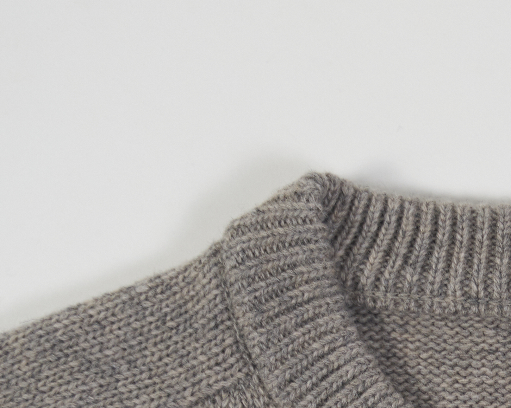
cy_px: 547
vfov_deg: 5.3
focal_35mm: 291
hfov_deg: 6.6
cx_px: 605
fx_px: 4401
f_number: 4
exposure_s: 1/160
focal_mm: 75
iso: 320
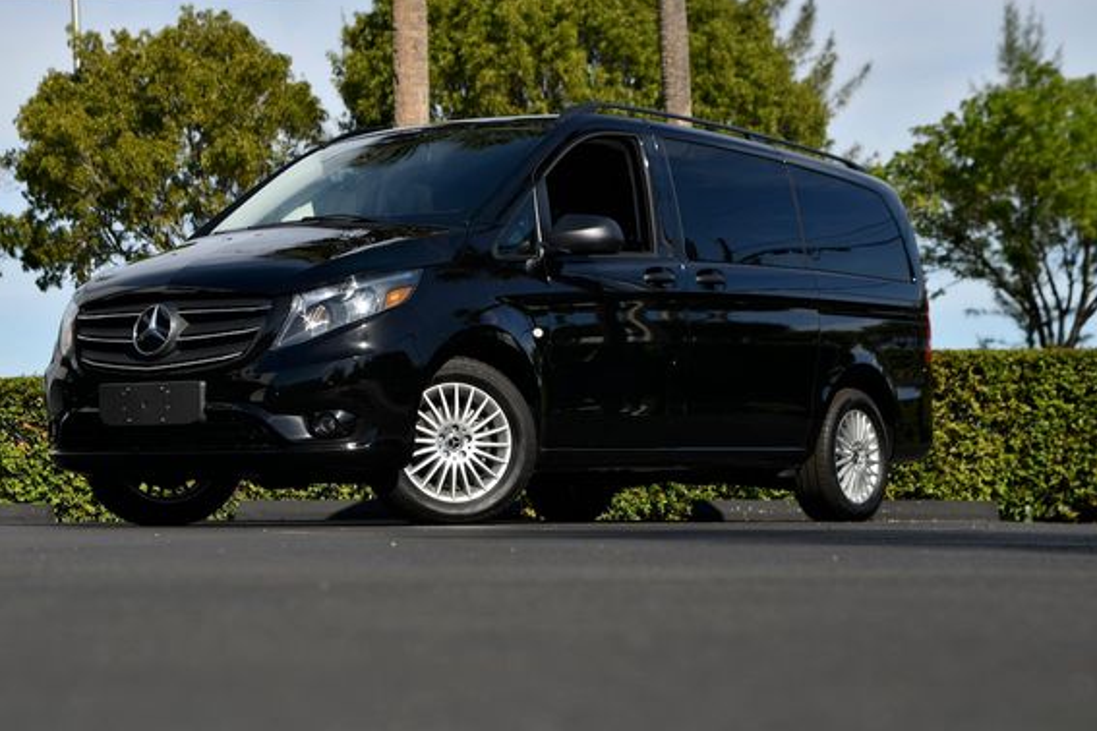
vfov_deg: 17.3
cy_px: 403
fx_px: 2407
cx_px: 480
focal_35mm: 79
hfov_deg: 25.7
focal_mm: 70
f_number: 7.1
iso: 125
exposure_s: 1/800
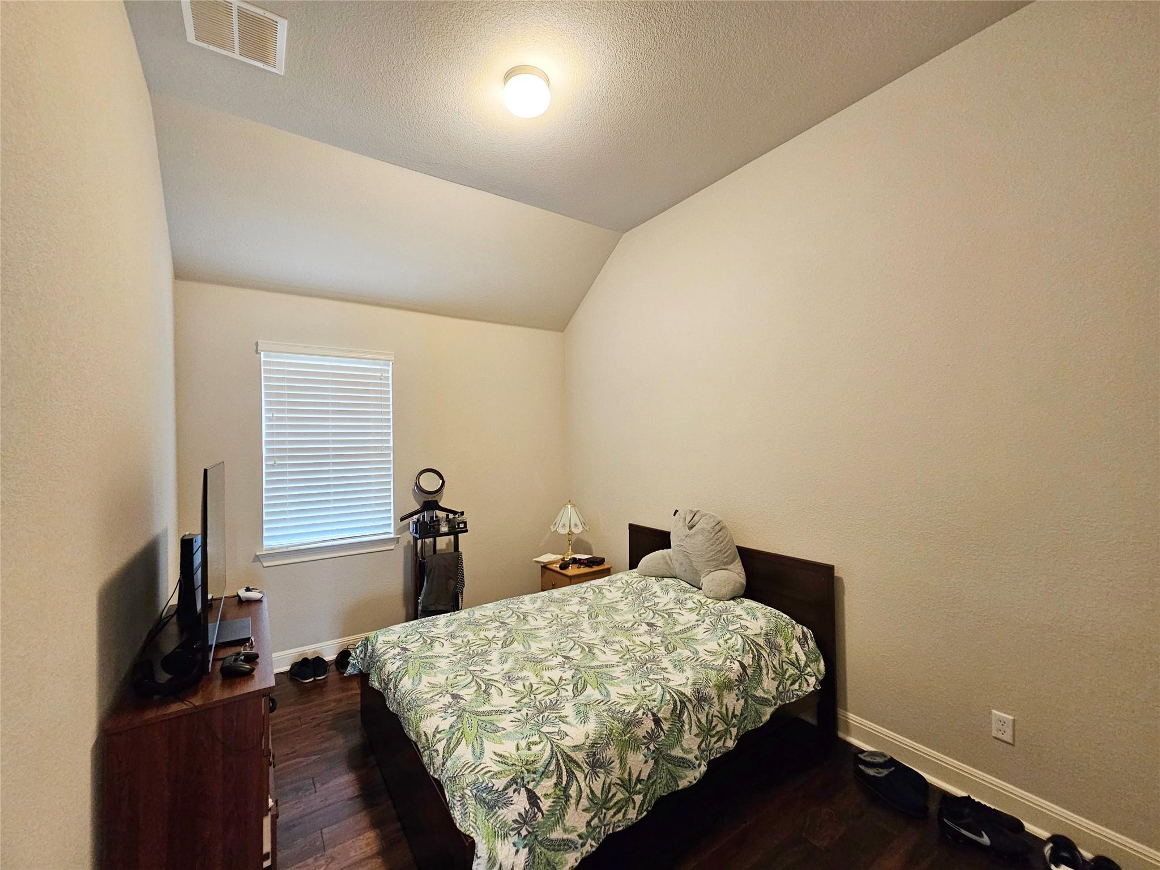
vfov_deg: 89.9
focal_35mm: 13
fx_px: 436
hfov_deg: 106.2
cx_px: 580
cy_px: 435
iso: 320
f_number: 2.2
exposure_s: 1/30
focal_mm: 2.2
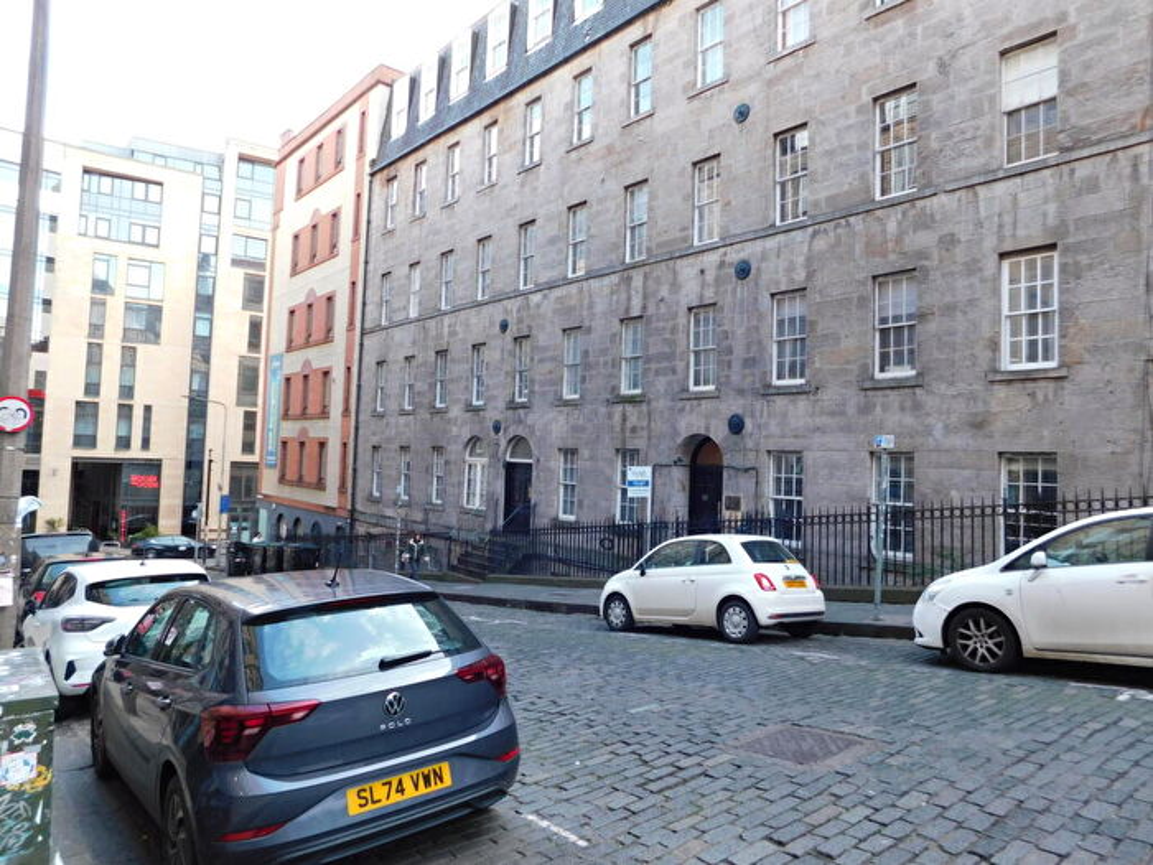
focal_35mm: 23
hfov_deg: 73.9
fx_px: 766
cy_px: 432
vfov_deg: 58.9
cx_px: 576
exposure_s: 1/100
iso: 125
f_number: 3
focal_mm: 4
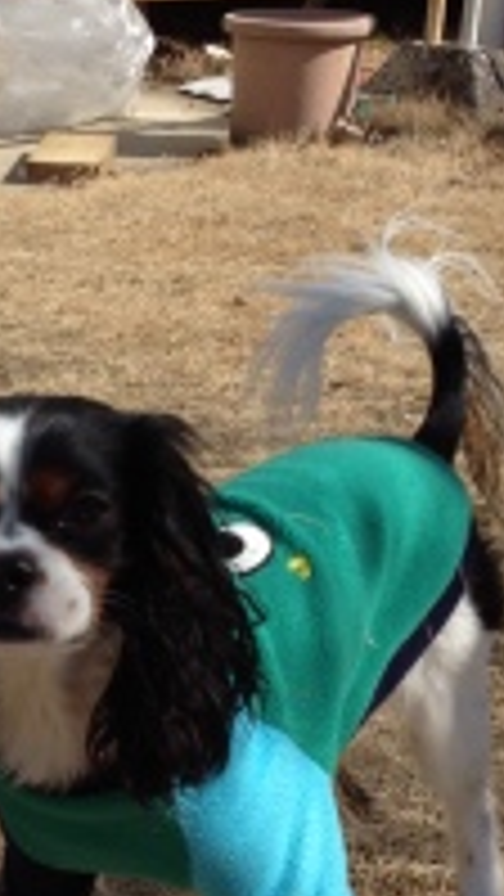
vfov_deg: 22.1
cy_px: 635
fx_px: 2280
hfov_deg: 12.5
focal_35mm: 96
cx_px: 20
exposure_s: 1/1905
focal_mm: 4.28
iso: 50
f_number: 2.4
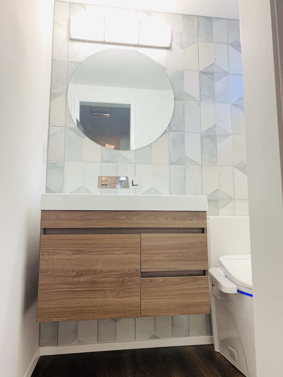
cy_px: 188
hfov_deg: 53.1
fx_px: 283
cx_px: 142
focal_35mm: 26
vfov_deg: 67.3
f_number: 1.8
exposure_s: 1/60
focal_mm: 4.25
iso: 400
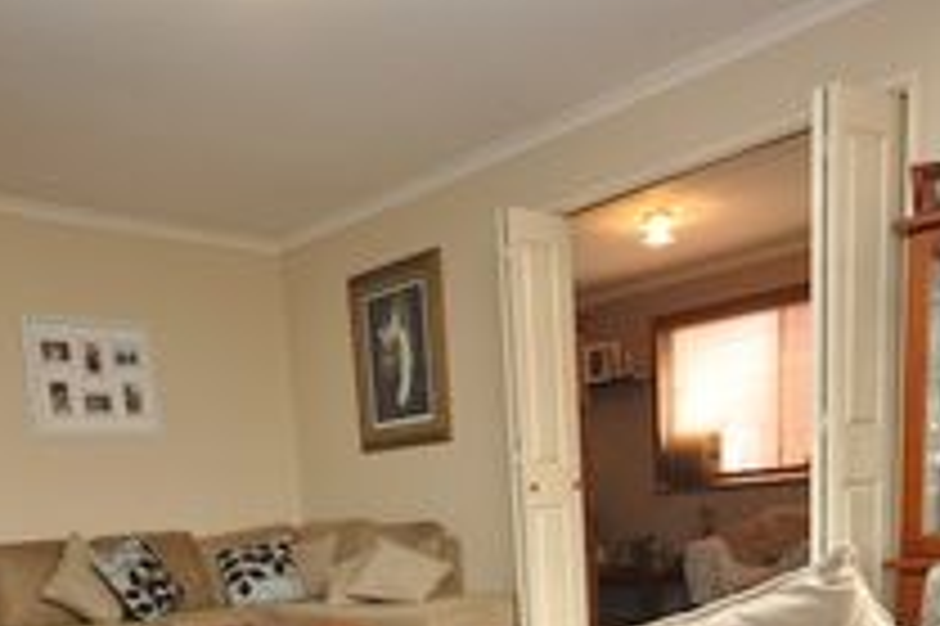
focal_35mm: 37
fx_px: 969
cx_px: 432
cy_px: 696
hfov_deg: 51.7
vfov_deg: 31.5
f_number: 4.2
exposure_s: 1/60
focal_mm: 11
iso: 800
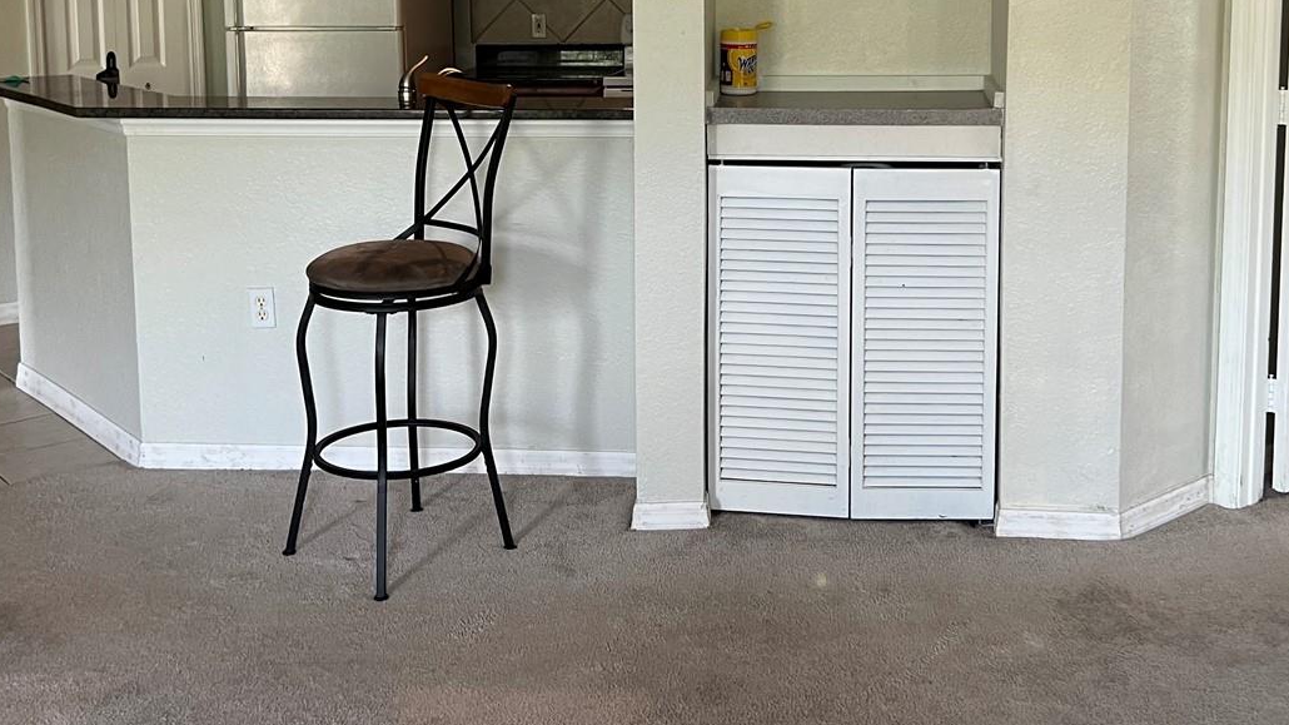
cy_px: 103
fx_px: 1504
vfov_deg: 26.4
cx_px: 727
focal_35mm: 44
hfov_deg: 46.3
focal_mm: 5.7
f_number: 1.5
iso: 100
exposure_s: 1/60
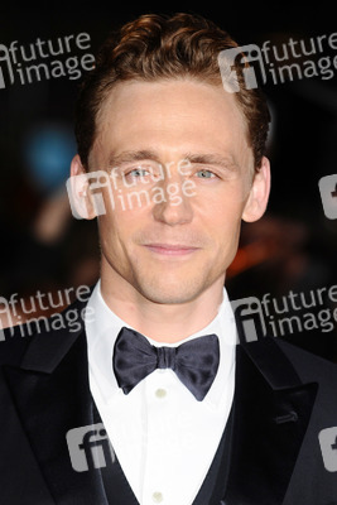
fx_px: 3682
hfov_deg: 5.2
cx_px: 168
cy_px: 252
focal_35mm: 262
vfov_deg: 7.8
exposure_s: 1/200
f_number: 4.5
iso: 320
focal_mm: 175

━━━━━━━━━━

What is required: Transcribe exactly, and only, the lines from the one containing "exposure_s: 1/100" through the last line of the records above, both included; leave out the pictures.

Exercise output:
exposure_s: 1/100
iso: 125
f_number: 3
focal_mm: 4
vfov_deg: 22.1
cy_px: 635
fx_px: 2280
hfov_deg: 12.5
focal_35mm: 96
cx_px: 20
exposure_s: 1/1905
focal_mm: 4.28
iso: 50
f_number: 2.4
cy_px: 188
hfov_deg: 53.1
fx_px: 283
cx_px: 142
focal_35mm: 26
vfov_deg: 67.3
f_number: 1.8
exposure_s: 1/60
focal_mm: 4.25
iso: 400
focal_35mm: 37
fx_px: 969
cx_px: 432
cy_px: 696
hfov_deg: 51.7
vfov_deg: 31.5
f_number: 4.2
exposure_s: 1/60
focal_mm: 11
iso: 800
cy_px: 103
fx_px: 1504
vfov_deg: 26.4
cx_px: 727
focal_35mm: 44
hfov_deg: 46.3
focal_mm: 5.7
f_number: 1.5
iso: 100
exposure_s: 1/60
fx_px: 3682
hfov_deg: 5.2
cx_px: 168
cy_px: 252
focal_35mm: 262
vfov_deg: 7.8
exposure_s: 1/200
f_number: 4.5
iso: 320
focal_mm: 175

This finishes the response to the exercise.